Professor Uses Online Discussion, Creativity to Teach Course on Human Genome Project
October 29th, 2001 - Filed under: Cover Story
by Linda Hill
Typically, when college students enter an online message board they are likely to be discussing movies or the latest videos on MTV, but a select group of students in Dr. Guy Caldwell’s class are using their online time to discuss one of the greatest scientific breakthroughs ever – the Human Genome Project.
This group of 16 highly motivated juniors and seniors is taking Caldwell’s innovative new class, “Decoding Ourselves: The Impact of the Human Genome Project on Science and Society” through the Blount Undergraduate Initiative, a special, four-year liberal arts program, within the UA College of Arts and Sciences.
“The Human Genome Project is really bigger than man landing on the moon,” comments Caldwell, an assistant professor of biological sciences. “Landing on the moon didn’t really affect our day-to-day lives, but the Human Genome Project will affect our health care interactions with society through insurance, legal and social issues,” he says.
In addition to using the text, “Genome” by Matt Ridley for class lectures and discussion, Caldwell requires his students to participate in a regular Internet discussion/message board with other students in the class; the discussion is facilitated by assigned student monitors and graded by Caldwell. All members of the class are expected to participate in the discussion and must post at least one message/reply each week. Students discuss gene mapping and advances in genetic technology and chat about subjects such as genetic testing, gene patenting, genetic discrimination and related topics as part of their class assignment.
“We discuss many of the issues that come up in class,” he says. “We talk about how our genes may predispose us to certain behaviors and how our environment plays a large role in our free will to use what we’ve been genetically encoded for.
“For example, in the near future we may all be carrying credit cards that contain our personal genome information on them. Most likely, these will be scanned for specific characteristics. So, instead of students taking the MCAT or ACT (or other college admissions tests) they may use this card for admission to the UA Honors Program.
“My goal for this class is to create an environment in which students will be able to counteract their fear of these issues with knowledge, because fear and ignorance can come from a lack of knowledge. Nothing is more personal than our own DNA – our own genetic makeup – and the consequences of understanding that are enormous,” he notes.
Another unique component of the class will be participation in what Caldwell has named the Interview Project. “The purpose of this project is to evoke a sense of the place of the individual in society and for the students to probe that concept in terms of, arguably, the single most personal aspect of ourselves – our genetic composition,” he explains.
In the Interview Project, the students will pick one individual from each of four categories and interview each person on a set of issues related to the Human Genome Project. Students will independently design a set of 10 questions and ask those same 10 questions to a person in each group and then to themselves. Within the four groups, students will interview doctors and biomedical researchers; lawyers, hospital administrators, politicians or judges; rabbis, priests/ministers, or social workers; and someone from any other profession or job.
The students will record the responses of each person (by hand, tape recorder, e-mail or letter) and compile these into a written document that will include reflections and discussion on the answers of each person. “I hope this will help students broaden their perspective of humanity and what defines it, and how we view each other and ourselves in terms of our genetic heritage and issues surrounding it,” Caldwell says.
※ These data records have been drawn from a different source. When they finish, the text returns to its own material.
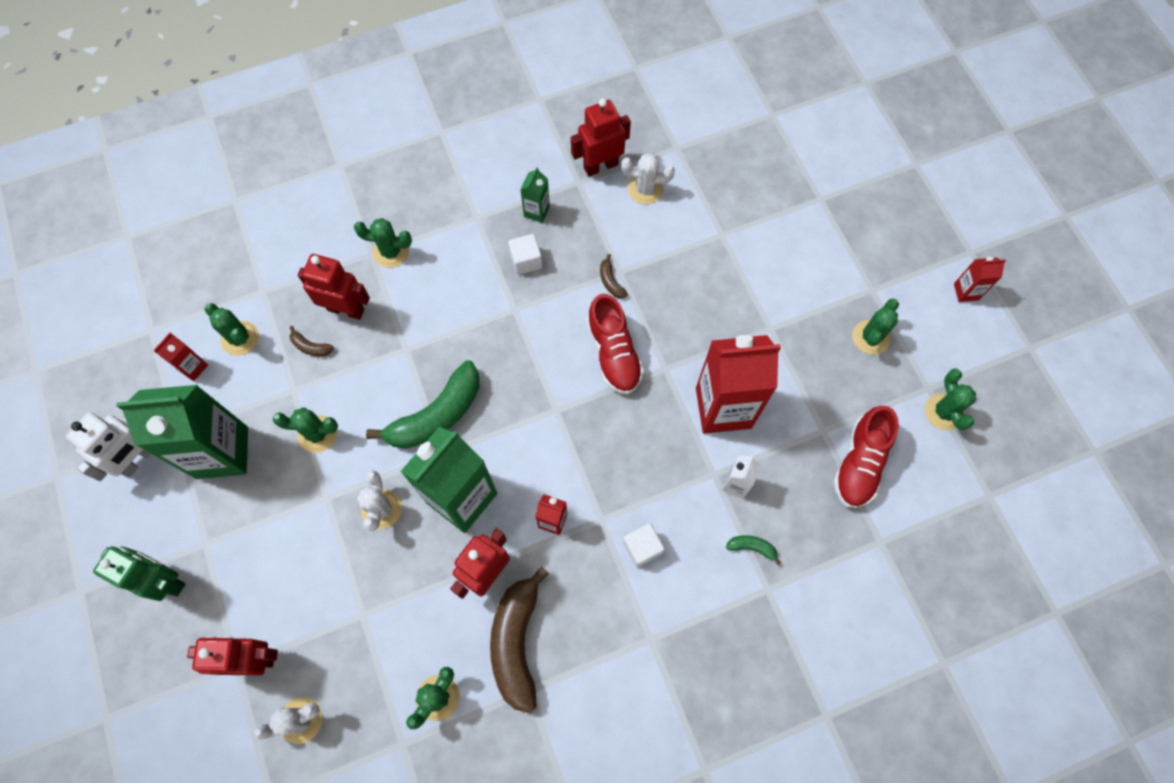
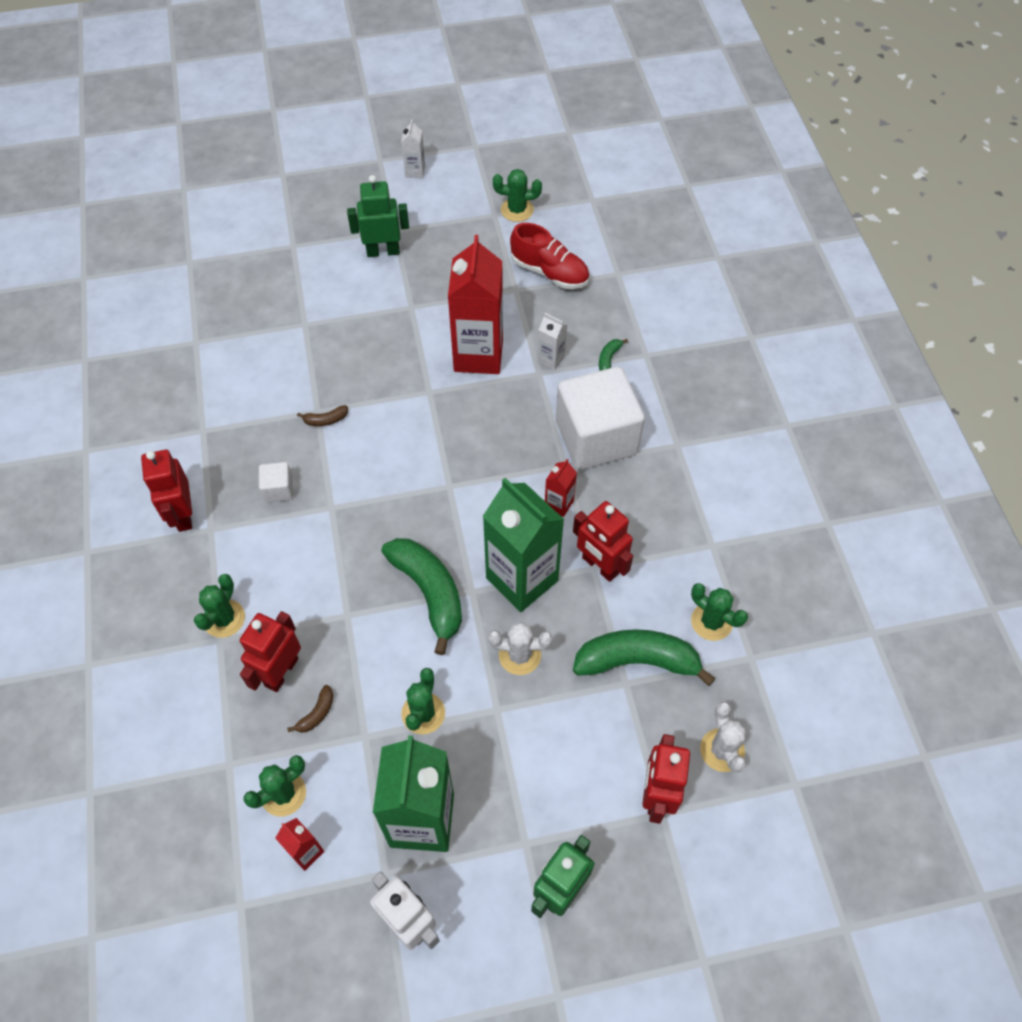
camera: 80 degrees left, 10 degrees down
brown banana [490,566,549,713] -> none
green carton [520,167,550,223] -> none
red robot [571,98,631,177] -> red robot moved to [141,450,192,532]
red shoe [587,294,644,394] -> none
white cactus [621,153,675,204] -> none
white cube [623,523,665,567] -> white cube [556,367,645,470], size x2.40
green cactus [853,299,899,355] -> none
red carton [954,257,1006,302] -> white carton [401,119,425,179]
none -> green robot [347,175,409,257]
none -> green banana [573,629,715,686]

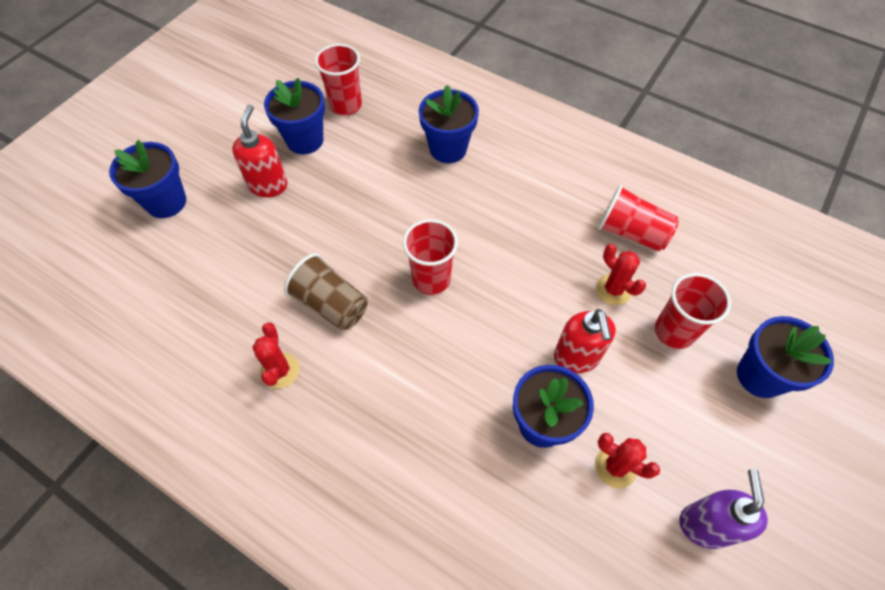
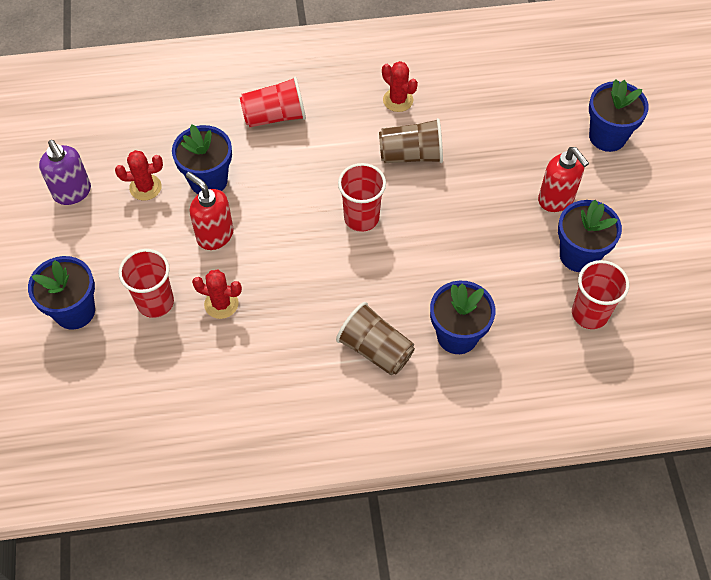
camera: 140 degrees right, 0 degrees up
red cup [598,185,679,252] -> red cup moved to [240,76,306,127]
none -> brown cup [336,302,415,375]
UA student Sarah Adair of Hartselle, a Goldwater Scholar and member of Caldwell’s class, says she has found the course “very applicable to everyday life.”
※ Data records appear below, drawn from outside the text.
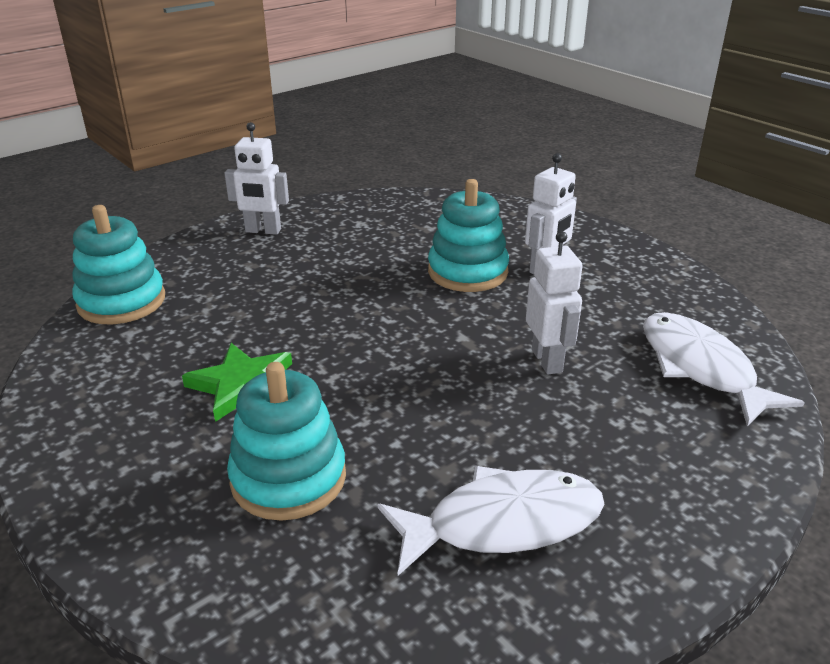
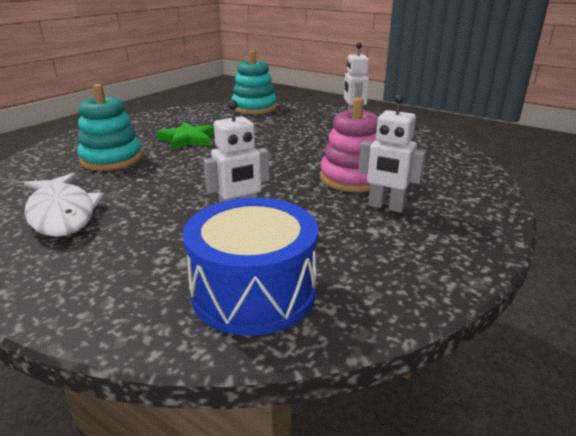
camera: 75 degrees right, 5 degrees down
turquoise stacking toy [428,179,509,292] -> pink stacking toy [320,97,378,192]
white fish [643,312,805,427] -> blue drum [183,197,318,336]

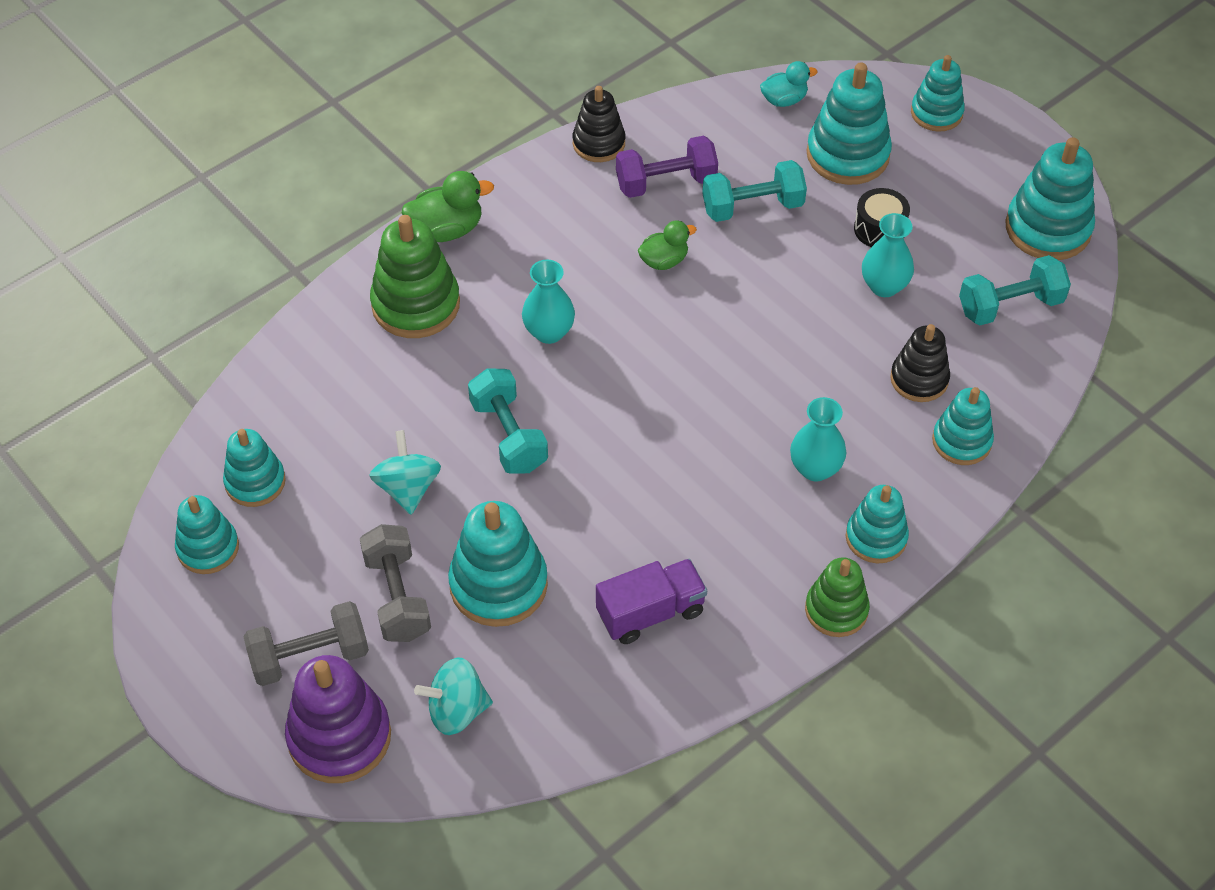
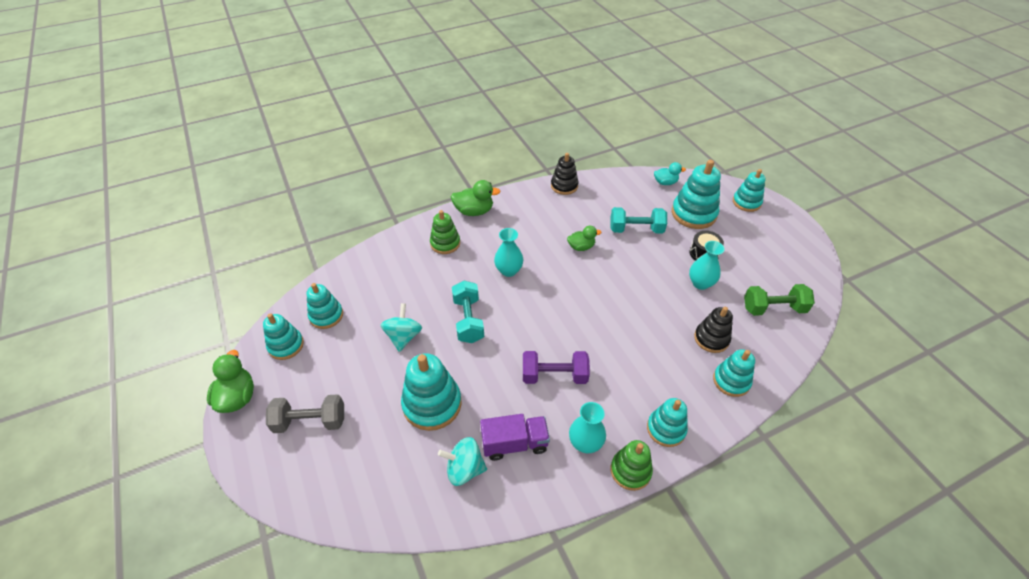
camera: 15 degrees right, 5 degrees down
purple stacking toy [285,655,391,783] -> none
grey dumbbell [360,524,431,642] -> none
green stacking toy [370,215,460,338] -> green stacking toy [430,210,460,254], size x0.64
turquoise spinning top [414,657,493,735] -> turquoise spinning top moved to [438,437,487,486]
purple dumbbell [616,136,718,198] -> purple dumbbell moved to [523,351,590,384]
turquoise vase [790,397,846,481] -> turquoise vase moved to [569,402,606,453]
turquoise dumbbell [959,255,1071,325] -> green dumbbell [744,284,815,316]
turquoise stacking toy [1005,137,1095,260] -> none
none -> green duck [207,350,254,413]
Twenty-year-old Adair says, “We talk about here-and-now issues and get a better understanding of what media are actually reporting. These issues are not going to cease in the next five years; we’ll be dealing with them from here on out. This class has allowed me to see not only the academic side but also the legal, legislative and other aspects. The class covers a broad range of topics – there is something of interest for everyone.”
Guest speakers for the class have included Dr. Kim Caldwell of UA discussing stem cells and Dr. David Wininger, scientific director of Atlanta-based Reproductive Biology Associates, the South’s largest in vitro fertilization clinic, discussing cloning/stem cells.
Caldwell’s efforts are more typically directed toward researching the molecular basis of childhood brain diseases, wherein he receives funding from the Howard Hughes Medical Institute and the Dystonia Medical Research Foundation and is a Basil O’Connor Scholar of the March of Dimes. He says he is “lucky” to have the opportunity to teach this kind of course in a program like the Blount Undergraduate Initiative.